La signora Dina Franchi, una manager d’azienda, fu molto gentile nell’invito a casa sua, in un condominio di un elegante quartiere sulle alture: purtroppo quello che stava fuori dell’appartamento non aveva nulla di gentile. Doppi cancelli, telecamere: e a questo ci si è pure abituati. Poi le scale, il pianerottolo: qui la sorpresa. La porta blindata con doppia serratura era preceduta da uno sgraziato ma efficace cancello. Non solo i ricchi, ma anche i benestanti di Caracas vivono barricati in casa, terrorizzati che la gente dei barrios tenti una ruspante ridistribuzione di ricchezza.
Tensione sociale ce n’era. Da pochi giorni era andato in scena l’ennesimo tentativo di golpe: ogni tanto, qualcuno ne riesce pure. Nelle strade, la polizia (ma sembravano militari) presidiava ogni dove tenendo il mitra o il fucile a pompa spianato. Aerei ricognitori militari sorvolavano costantemente la città, annoiando con il loro tuono sgarrato e prolungato. I danni di qualche bomba venivano riparati qua e là, ma era come se niente fosse mai successo. Il sabato e la domenica, gli aerei per l’Isla Margarita erano sempre pieni, con l’aeroporto di Maiquetia che diventava una specie di posteggio taxi: qual è il prossimo libero?
In città diventavano ancora più evidenti i poveri che non sapevano cosa aspettare: però l’aspettavano con silente tenacia.
Nemmeno un passo di merengue sapeva scrollarli via dalla loro mancanza di prospettiva. In Brasile o samba puoi ballarlo da solo, nella folla o a un angolo di strada: el merengue devi ballarlo in due. Così il dolce ritmo, anziché lenire i mali della solitudine, li intensifica. Vedere ballare una merenguera è certo uno spettacolo che non si scorda. Io non lo scordo.
A Caracas fui con sorpresa portato dentro un museo, un ambiente moderno e rarefatto, accogliente, poco frequentato. Vagavo nelle sale fingendo competenza - quella si attendeva da me - quando m’imbattei in una meravigliosa scultura di Lucio Fontana. Mi tolsi le scarpe e vi entrai dentro. Si poteva. Si doveva. Ne ebbi un appagamento tanto intenso quanto era stato inatteso. Accarezzavo quel concetto in forme spaziali e mi sintonizzai su quel Paese che si lascia penetrare ma non capire, rigido e asciutto ma pieno di squarci. Ma ci volle mezza ananas svuotata e riempita per ricevere il segnale giusto.

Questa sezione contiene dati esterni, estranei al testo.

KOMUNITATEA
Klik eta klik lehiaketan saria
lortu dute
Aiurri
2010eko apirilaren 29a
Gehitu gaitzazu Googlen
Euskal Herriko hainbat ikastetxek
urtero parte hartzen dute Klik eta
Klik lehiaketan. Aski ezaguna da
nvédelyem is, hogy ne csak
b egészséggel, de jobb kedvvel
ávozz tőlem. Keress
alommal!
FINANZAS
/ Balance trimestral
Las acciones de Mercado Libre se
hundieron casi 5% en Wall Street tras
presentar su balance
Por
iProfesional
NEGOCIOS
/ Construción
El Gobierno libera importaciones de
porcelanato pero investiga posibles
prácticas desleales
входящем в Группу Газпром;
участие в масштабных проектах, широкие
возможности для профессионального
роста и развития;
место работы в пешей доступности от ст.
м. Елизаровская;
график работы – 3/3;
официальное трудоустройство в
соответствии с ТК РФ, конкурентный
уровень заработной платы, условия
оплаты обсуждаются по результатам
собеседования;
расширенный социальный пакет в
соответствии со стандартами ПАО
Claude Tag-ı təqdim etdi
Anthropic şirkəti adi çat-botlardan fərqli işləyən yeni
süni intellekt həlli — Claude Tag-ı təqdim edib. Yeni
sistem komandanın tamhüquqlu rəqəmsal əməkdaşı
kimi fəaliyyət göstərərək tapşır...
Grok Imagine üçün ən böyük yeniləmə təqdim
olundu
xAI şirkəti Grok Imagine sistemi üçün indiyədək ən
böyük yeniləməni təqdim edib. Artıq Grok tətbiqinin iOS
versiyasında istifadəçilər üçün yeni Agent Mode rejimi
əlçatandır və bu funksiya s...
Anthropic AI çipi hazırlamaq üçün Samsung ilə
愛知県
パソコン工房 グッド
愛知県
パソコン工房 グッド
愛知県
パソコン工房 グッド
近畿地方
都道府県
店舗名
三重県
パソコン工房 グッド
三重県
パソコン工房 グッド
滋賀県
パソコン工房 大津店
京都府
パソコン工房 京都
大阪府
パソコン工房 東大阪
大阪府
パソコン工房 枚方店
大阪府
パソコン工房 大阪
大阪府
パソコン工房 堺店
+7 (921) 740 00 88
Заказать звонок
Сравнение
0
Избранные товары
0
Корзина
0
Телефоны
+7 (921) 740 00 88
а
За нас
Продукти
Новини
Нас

Tutto questo lo penso adesso, a migliaia di chilometri, a dieci ore di volo e a un tempo mentale infinito di distanza. Allora, ero soltanto, semplicemente, totalmente estasiato davanti a una mera pietanza. L’emozione, il calore che saliva dalla canoa, la temperatura ambientale anch’essa elevata, l’ammirazione e l’invidia degli altri commensali e clienti: mi sentivo al centro del mondo, soltanto per una squisita ricetta. E, sì, ne avrei chiesta volentieri l’altra metà: ma solo per golosità, se già la prima e il buonissimo pane caldo strofinato d’aglio che sempre in Venezuela portano in tavola non mi avessero saziato. Ma la gola avrebbe voluto ancora, ancora...
Il sapore irripetibile di quel piatto mi rimase, forse lo serbo ancora, piacevole compagno, sulle labbra.
Non smettevo di pensare a Iraima. E alla promessa delle labbra sue.